Chaque version de soi — on les appelle comme ça désormais, des versions — semble promise au même destin : foncer droit dans le mur avec l’enthousiasme d’une bonne idée mal chronométrée. Chacune persuadée d’avoir trouvé l’angle, le twist, la lumière juste. Et chacune vouée à se crasher, méthodiquement, au pied d’un vieux cul-de-lampe, entre deux meubles suédois.

Alors on recommence. On recompile, on ajuste la syntaxe intérieure. Version 12.4.7, qui se prétend plus éclairée, plus résiliente — mais que les mêmes lignes de code, les mêmes cycles, les mêmes petites catastrophes domestiques entraîneront vers le même néant mou.

Et ainsi de suite, jusqu’à la saint Glin-Glin, qui tarde.

Mais enfin, pour qui vous prenez-vous, jeune homme ? On dirait ce vieux professeur d’allemand de l’institution Saint-Stanislas — S.S. Osny, oui, rien que ça. Première fois que je faisais le rapprochement, c’est pourtant gros comme une enseigne en néon. S.S. Saint-Stanislas, avec dans ses couloirs ces anciens déportés qui, revenus de Dachau, Treblinka ou Auschwitz, s’étaient mis à jouer les kapos en blouse grise. Une reconversion sévère, presque logique.

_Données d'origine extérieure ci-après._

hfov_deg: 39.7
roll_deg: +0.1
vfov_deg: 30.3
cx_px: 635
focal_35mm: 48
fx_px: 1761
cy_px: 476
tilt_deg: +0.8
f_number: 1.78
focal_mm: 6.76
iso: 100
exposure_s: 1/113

Aujourd’hui, paraît que c’est dans l’air du temps, la grande mode : raconter les affres des internats catholiques, dénoncer le traumatisme en latin, en classe d’étude et en catéchèse. Et vous, là, avec ce ton, cette salive aux commissures, faites attention : on vous croirait contaminé. Tais-toi, franchement, tu ferais mieux de te taire.

—Monsieur Ribouldingue, je vous en prie, vous êtes hors sujet, hors service même — on l’entend encore, lui aussi, depuis sa chaire, sa voix tranchante comme un coupe-papier. Et puis Poinsard. L’infâme Poinsard, doigts en os de sèche, toujours glacés. Rien que d’y penser, ça fait frissonner.

Merde. Merde. Merde.

Qu’on me foute la paix.

C’est le printemps, pourtant. Mais un printemps carcéral, sans effusion, sans hirondelles, juste un ciel blanc, dur, insondable. Rien que le bruit de la gare au loin, le train pour Marseille ou Lyon, des destinations qui n’éveillent aucune envie.

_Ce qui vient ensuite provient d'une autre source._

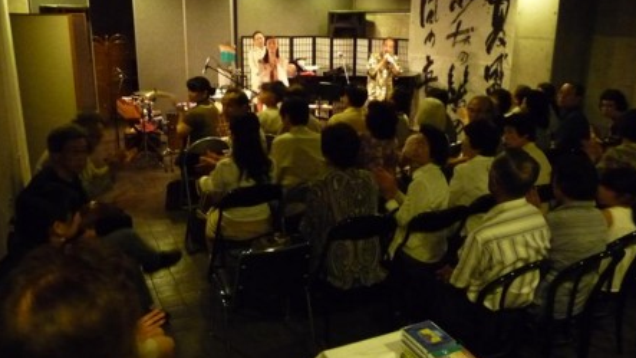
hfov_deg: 62.6
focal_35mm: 31
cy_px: 158
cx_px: 314
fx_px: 523
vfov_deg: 37.7
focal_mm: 4.7
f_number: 3.3
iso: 800
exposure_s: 1/8
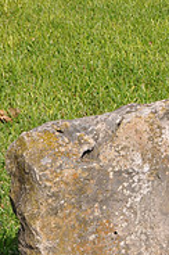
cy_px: 231
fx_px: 1170
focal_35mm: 166
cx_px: 265
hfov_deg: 8.1
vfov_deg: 12.3
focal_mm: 35
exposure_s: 1/320
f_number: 9
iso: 200
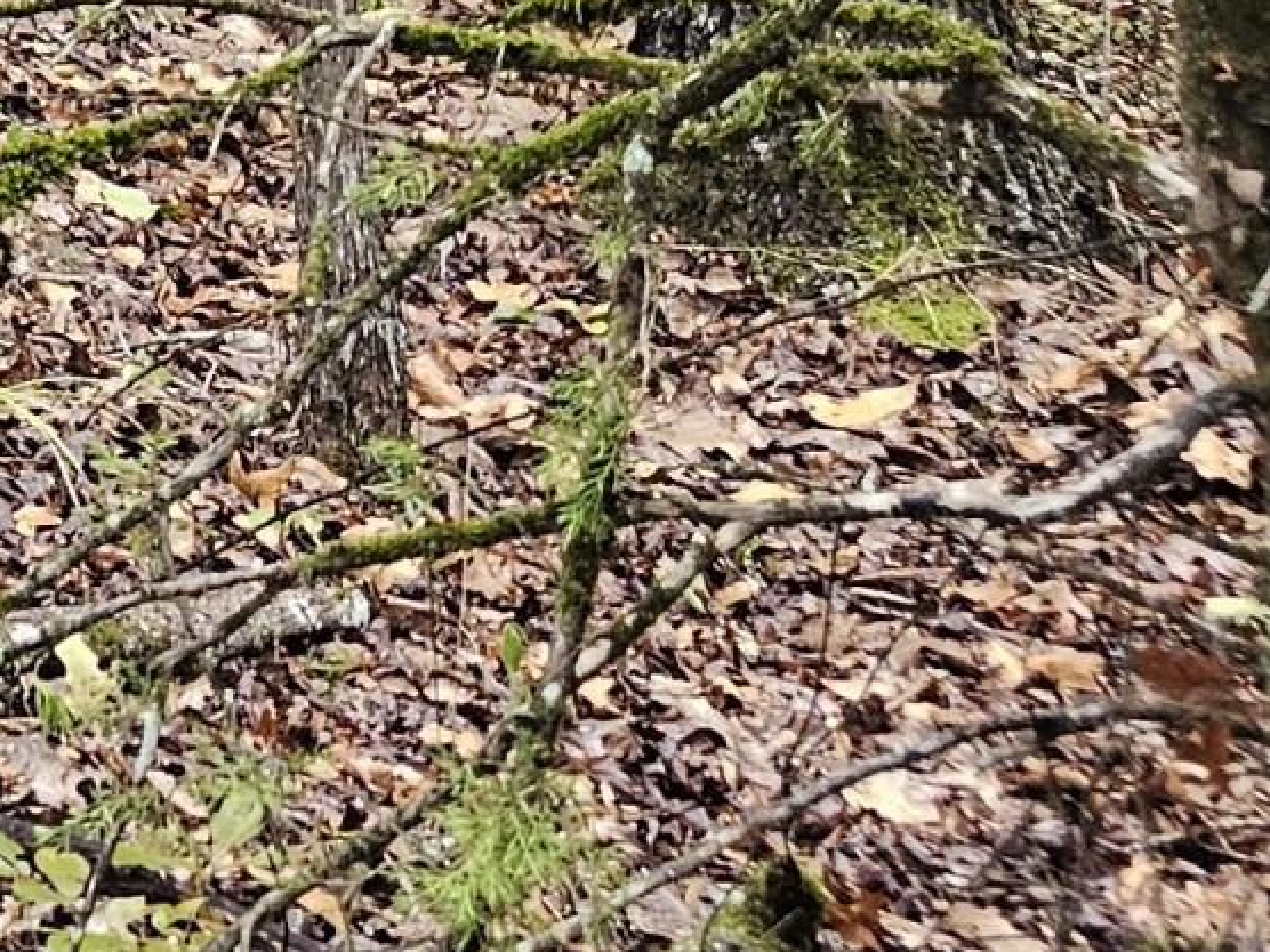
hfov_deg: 12.3
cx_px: -1878
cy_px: -838
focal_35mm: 124
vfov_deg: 11.0
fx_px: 4549
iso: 250
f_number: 1.7
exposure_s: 1/120
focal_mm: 6.3
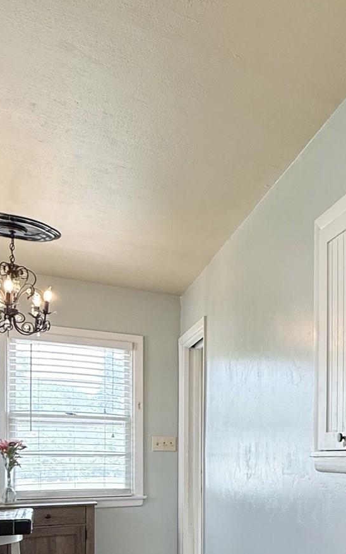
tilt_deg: +0.1
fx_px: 589
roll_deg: -1.5
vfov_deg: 47.0
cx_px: 527
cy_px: 462
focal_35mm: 39
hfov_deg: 24.8
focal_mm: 2.22
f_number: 2.2
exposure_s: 1/120
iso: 200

D’ailleurs je n’ai envie de rien. Et si c’est ça la résistance, alors c’est celle d’un trou noir : béant, affamé, parfaitement efficace. Il aspire tout autour de lui — les projets, les sourires, les petits désirs — et moi avec.

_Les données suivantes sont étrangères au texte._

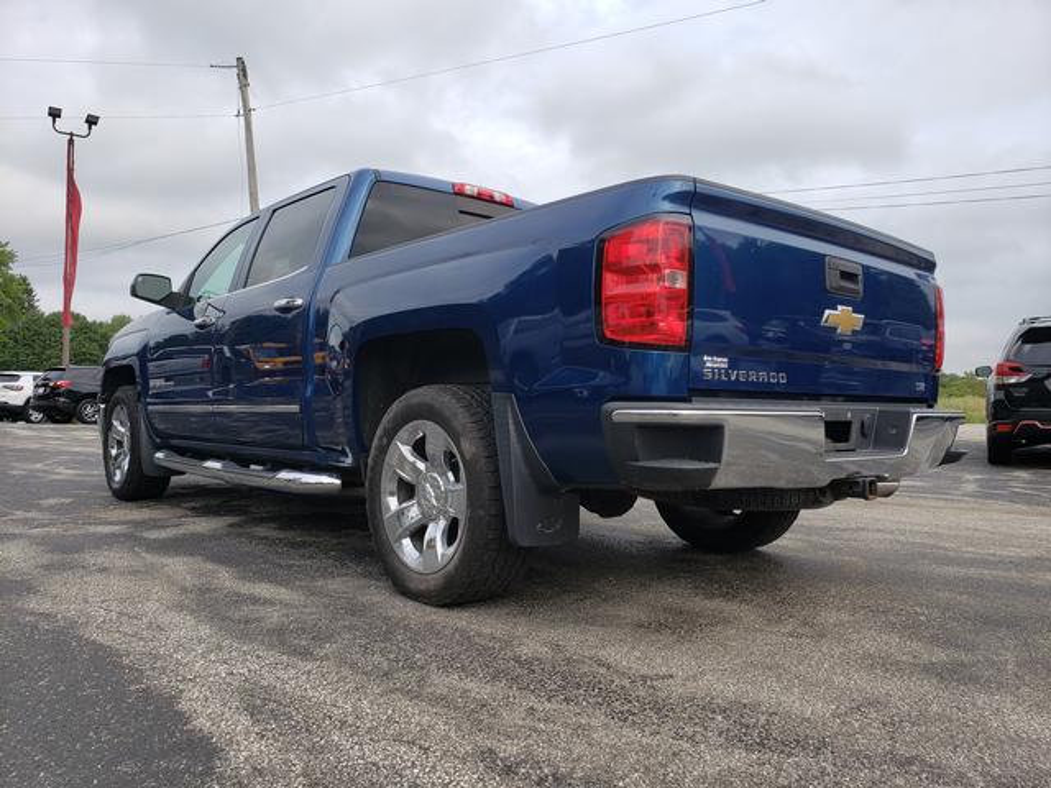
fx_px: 789
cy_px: 394
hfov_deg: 67.3
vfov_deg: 53.1
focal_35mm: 26
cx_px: 526
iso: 50
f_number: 2.4
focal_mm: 4.3
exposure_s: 1/942
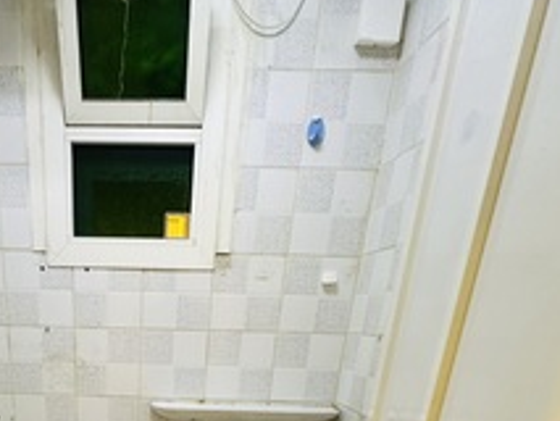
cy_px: 517
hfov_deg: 56.7
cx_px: 135
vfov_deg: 35.6
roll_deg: -1.6
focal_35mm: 30
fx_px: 486
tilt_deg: -22.2
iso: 200
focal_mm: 2.22
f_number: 2.2
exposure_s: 1/60
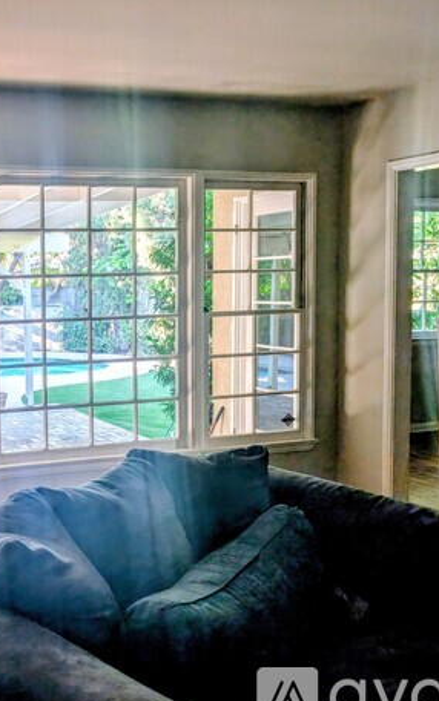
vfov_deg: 52.7
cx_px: -5
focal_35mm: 37
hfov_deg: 31.7
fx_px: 708
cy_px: 345
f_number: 1.68
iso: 27
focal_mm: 6.9
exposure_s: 1/31.2
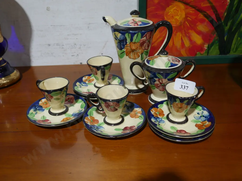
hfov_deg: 54.0
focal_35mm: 34
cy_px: 90
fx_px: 238
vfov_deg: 41.8
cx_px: 121
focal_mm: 17
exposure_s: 1/60
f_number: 4
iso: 320
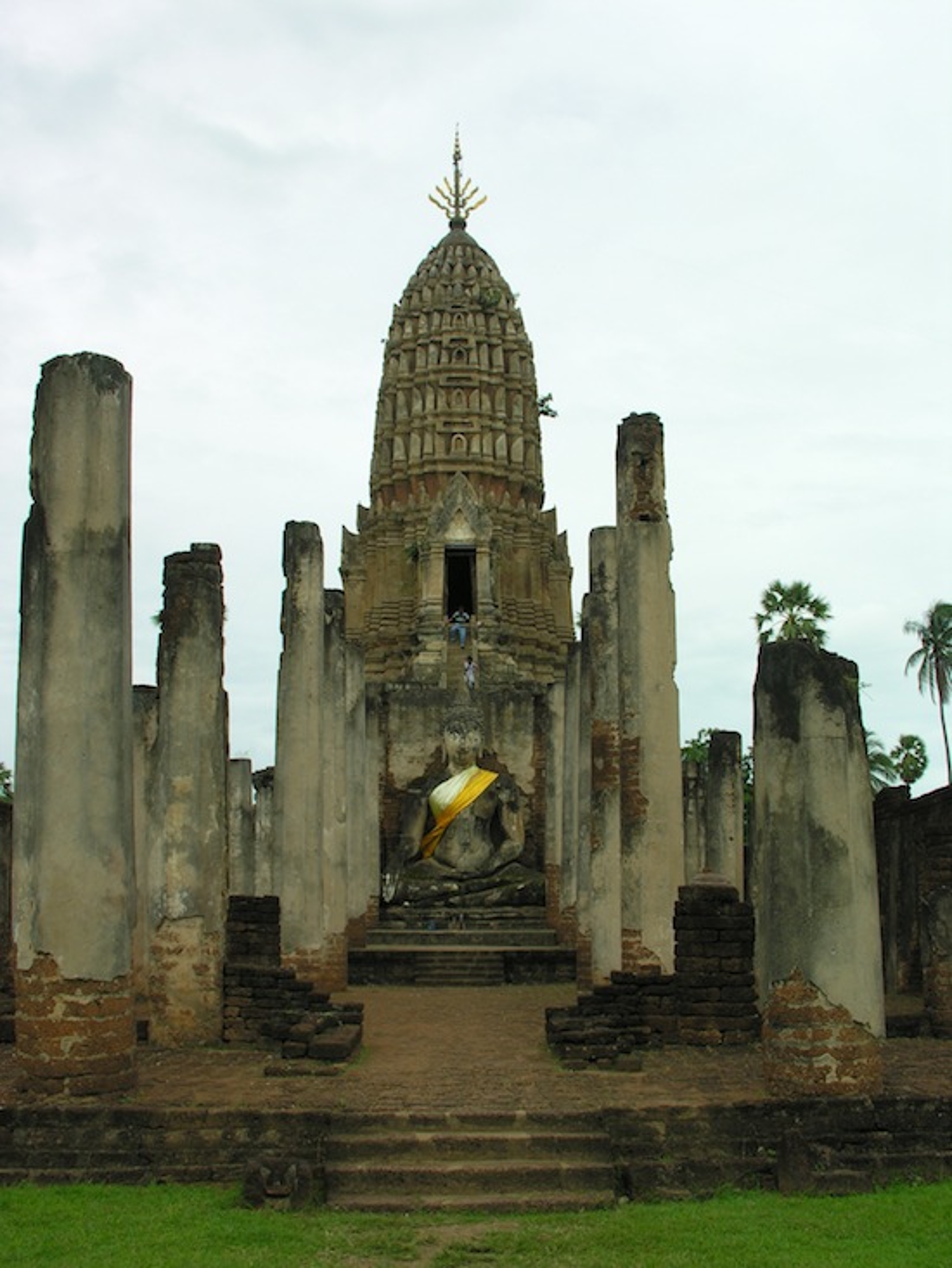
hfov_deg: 40.7
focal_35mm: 35
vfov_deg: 52.6
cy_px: 634
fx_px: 1283
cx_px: 476
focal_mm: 8.9
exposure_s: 1/125
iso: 50
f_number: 8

un roman noir serait parfait. Un tueur en série. On suivrait la dévastation à la trace. A la fin on tomberait sur un gamin de sept ans. Du sang lui coulerait des lèvres. Les yeux seraient hagards . Il y aurait un vol d’oies sauvage qui passerait très haut dans le ciel. Puis en bas la voix effroyable d’un sale lutin foireux dirait aller on rentre c’est l’heure de la soupe, pépère.